## Directions for this task
Transcribe the listing verbatim. Do not carry over any pictures.

#### Data ####

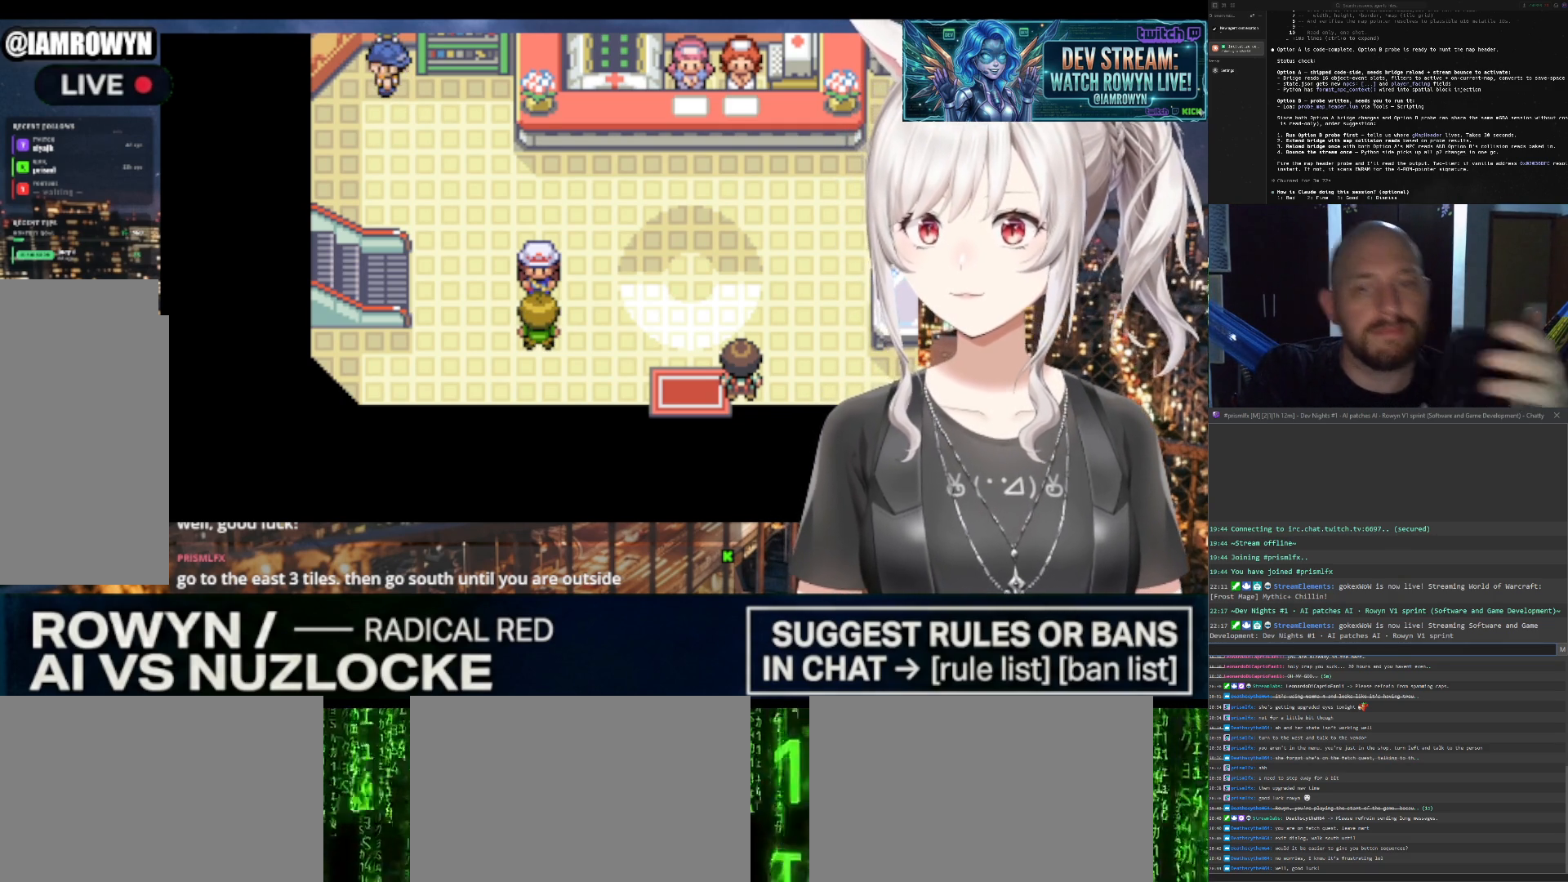
{"buttons": ["A"], "events": []}
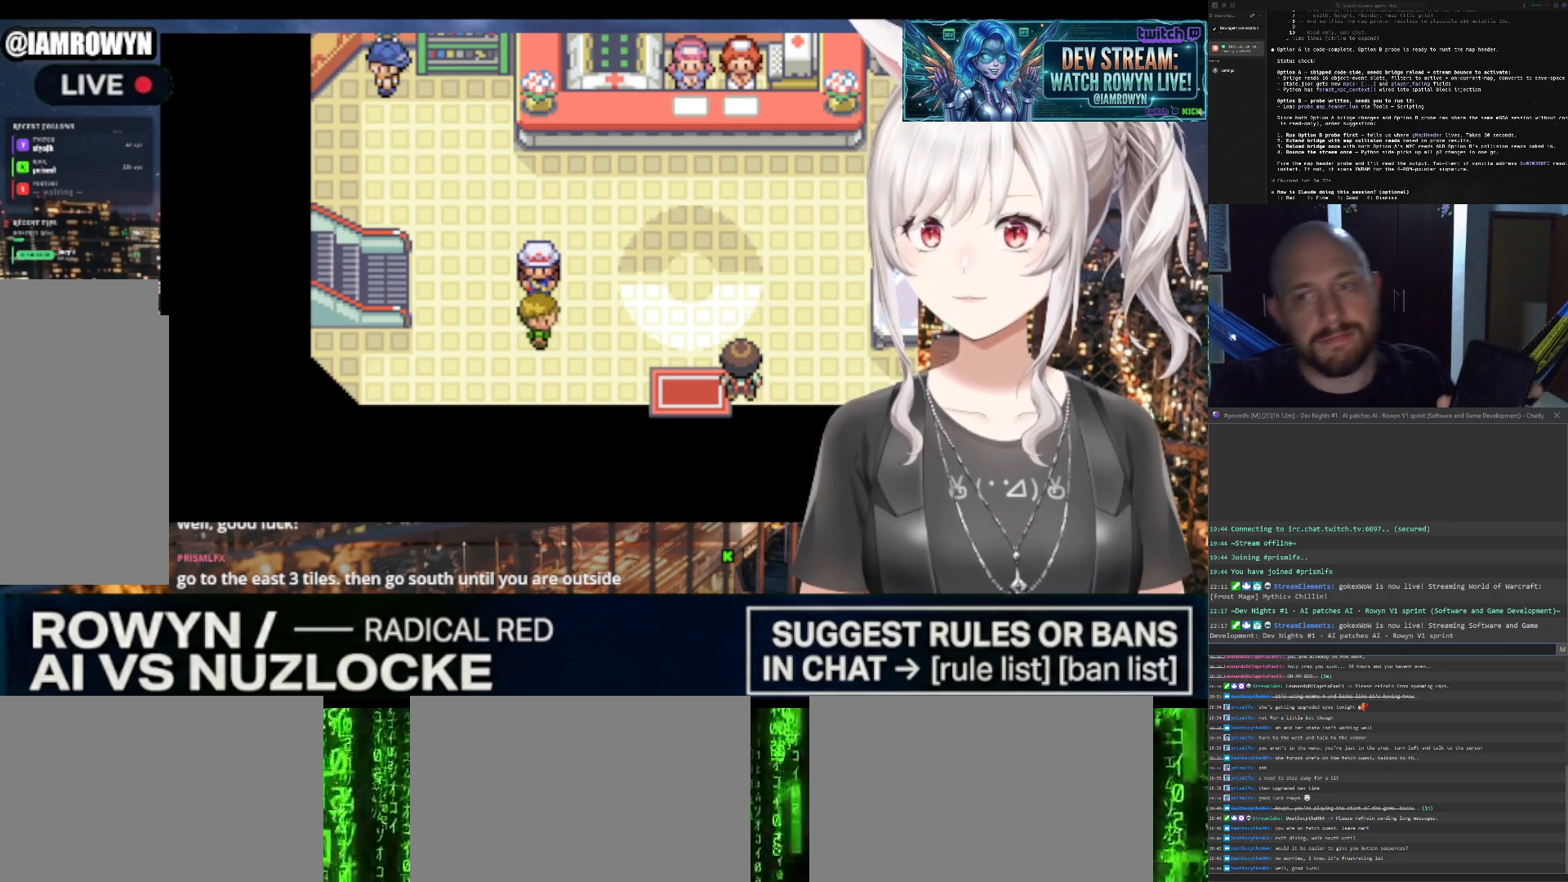
{"buttons": ["A"], "events": []}
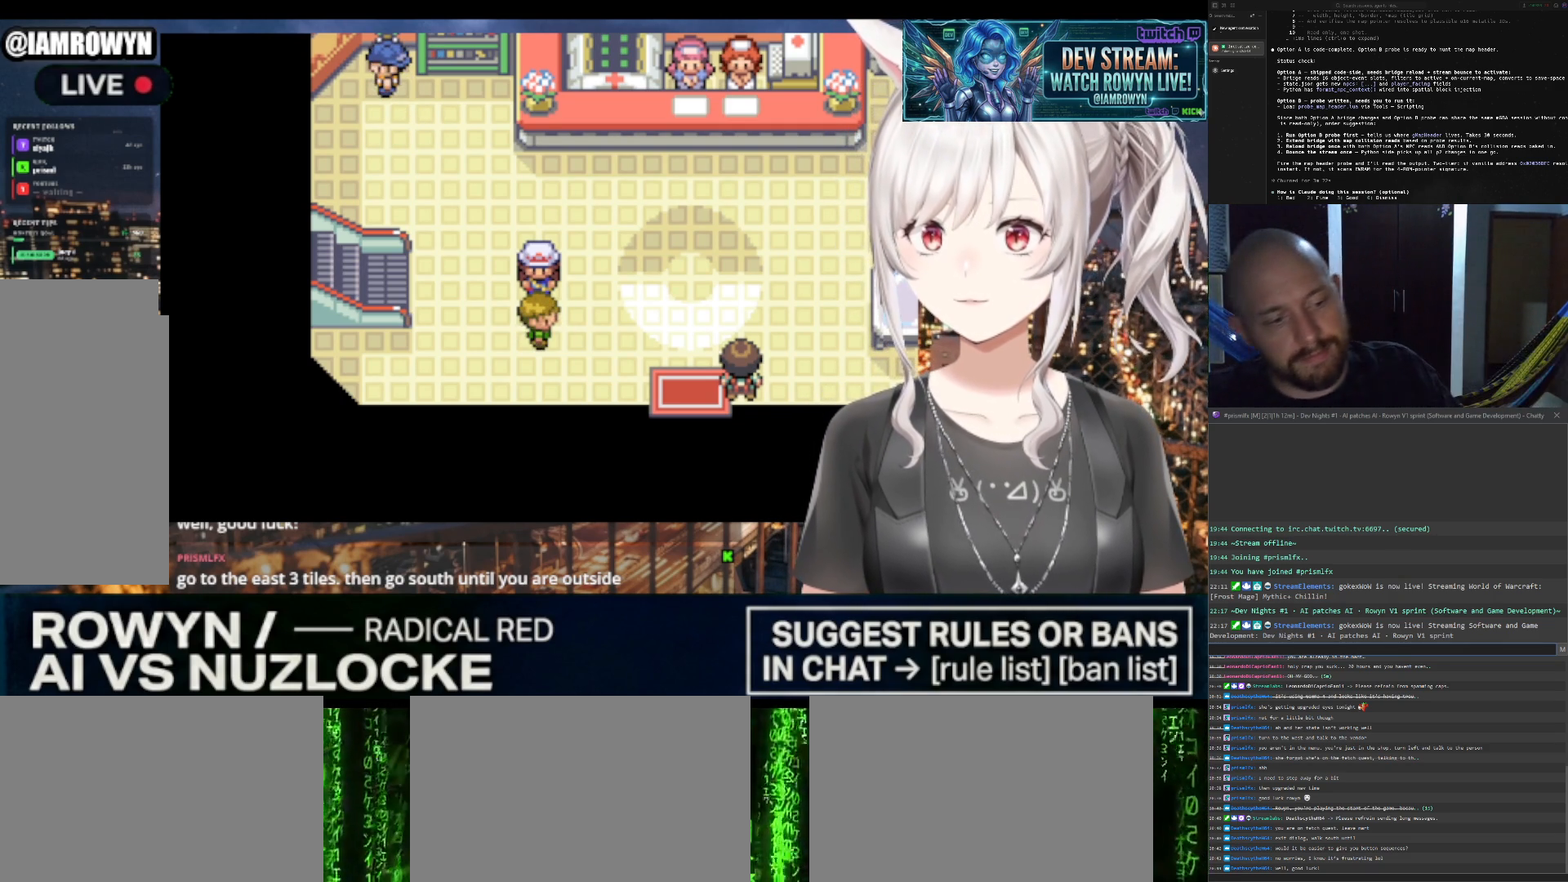
{"buttons": ["A"], "events": []}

####

## Response to the exercise
{"buttons": ["A"], "events": []}
{"buttons": ["A"], "events": []}
{"buttons": ["A"], "events": []}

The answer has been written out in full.